NOTE: When you upload the custom branding changes for the first time, you must restart the Advanced Authentication server to reflect the changes on the login pages of the web authentication events. This is applicable per tenant.

You can also upload a customized css file to reflect changes for the login pages:

  1. Open the osp-custom-resources.jar file.

  2. Upload your css file to the css folder.

  3. Open the resources folder.

  4. Open the oidp_enduser_custom_resources_en_US.properties file.

  5. UnComment the line OIDPENDUSER.LoginCss=reset.css,uistyles.css,uistyles_loginselect.css by removing the # sign.

  6. Save the oidp_enduser_custom_resources_en_US.properties file.

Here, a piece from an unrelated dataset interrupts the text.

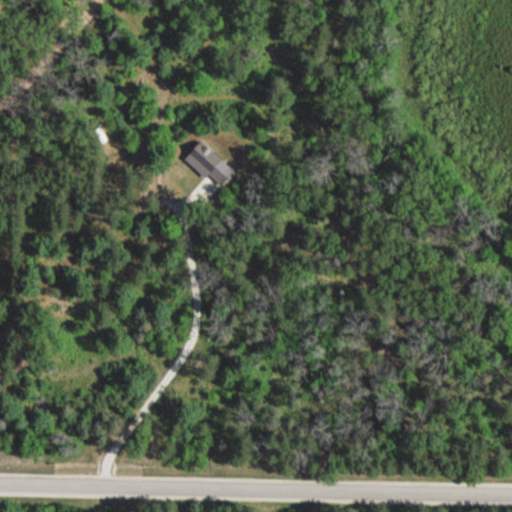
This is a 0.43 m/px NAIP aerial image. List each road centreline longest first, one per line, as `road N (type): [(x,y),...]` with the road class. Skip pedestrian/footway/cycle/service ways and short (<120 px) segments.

  7. After you edit the file, zip the file osp-custom-resources.jar and click Browse to upload.

  8. Click Save.

Customizing Messages and Authentication Method Names for the Web Authentication Events

You can customize the messages and authentication methods name for the Web Authentication events in the Custom Messages policy. Set Use Custom Messages to ON to enable using the custom messages for the OAuth, SAML 2.0, or Open ID Connect events. You must customize the messages in the Custom Messages policy.